BROCCOLI, PEPPERONI AND BLUE
CHEESE PIZZA
 
1 tbsp. butter
2 lg. garlic cloves, minced
1 c. canned crushed tomatoes with puree
2 tsp. minced fresh oregano or 3/4 tsp. dried
Freshly ground pepper
2 sm. broccoli stalks, cut into sm. florets
1 (13 inch) unbaked pizza
Olive oil
2 1/2 oz. pepperoni, sliced thinly
1/3 lb. blue cheese, crumbled

Preheat oven to 425 degrees. Place rack in upper third of oven. Melt butter in heavy saucepan. Add garlic and stir for 2 minutes. Add tomatoes. Bring to boil until sauce thickens, stirring frequently about 6 minutes. Stir in oregano. Season with pepper. Cool.

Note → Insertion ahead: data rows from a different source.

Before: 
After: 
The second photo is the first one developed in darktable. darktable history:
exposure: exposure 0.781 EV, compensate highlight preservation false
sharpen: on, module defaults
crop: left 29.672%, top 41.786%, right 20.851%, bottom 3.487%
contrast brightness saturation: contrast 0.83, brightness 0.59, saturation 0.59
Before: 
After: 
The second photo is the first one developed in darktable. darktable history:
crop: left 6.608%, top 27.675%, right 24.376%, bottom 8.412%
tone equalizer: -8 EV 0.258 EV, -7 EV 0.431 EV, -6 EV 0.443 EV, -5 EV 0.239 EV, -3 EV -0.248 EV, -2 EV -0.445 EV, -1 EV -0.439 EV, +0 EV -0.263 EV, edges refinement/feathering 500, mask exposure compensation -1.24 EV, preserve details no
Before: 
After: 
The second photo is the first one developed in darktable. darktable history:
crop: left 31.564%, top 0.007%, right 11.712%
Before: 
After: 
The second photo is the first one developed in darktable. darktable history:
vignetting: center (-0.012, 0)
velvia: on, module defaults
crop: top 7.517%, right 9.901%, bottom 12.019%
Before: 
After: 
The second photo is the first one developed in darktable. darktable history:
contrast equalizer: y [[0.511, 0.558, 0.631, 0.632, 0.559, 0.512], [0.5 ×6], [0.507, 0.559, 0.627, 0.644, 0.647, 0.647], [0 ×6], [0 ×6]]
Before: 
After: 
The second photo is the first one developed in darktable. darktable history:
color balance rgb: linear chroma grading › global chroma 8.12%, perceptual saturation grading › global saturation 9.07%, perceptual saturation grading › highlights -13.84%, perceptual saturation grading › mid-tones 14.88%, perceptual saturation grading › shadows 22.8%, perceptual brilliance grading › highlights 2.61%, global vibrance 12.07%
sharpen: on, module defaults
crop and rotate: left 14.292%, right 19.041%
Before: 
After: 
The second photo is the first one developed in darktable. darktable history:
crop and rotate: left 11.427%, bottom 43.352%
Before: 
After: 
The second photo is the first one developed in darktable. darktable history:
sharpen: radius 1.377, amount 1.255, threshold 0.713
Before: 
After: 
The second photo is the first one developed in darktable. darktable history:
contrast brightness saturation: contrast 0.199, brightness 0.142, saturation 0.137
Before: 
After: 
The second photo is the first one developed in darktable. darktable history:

Blanch broccoli in boiling salted water 3 minutes. Drain and cool under cold water. Drain thoroughly.

Grease 13 inch pizza pan or baking sheet. Brush shell with olive oil. Bake 2 minutes to warm dough. Spread tomato sauce. Distribute pepperoni and broccoli over sauce. Top with cheese. Grind pepper over.

Bake until crust is brown and cheese bubbles, 15-20 minutes. Let stand 5 minutes. Cut into wedges and serve.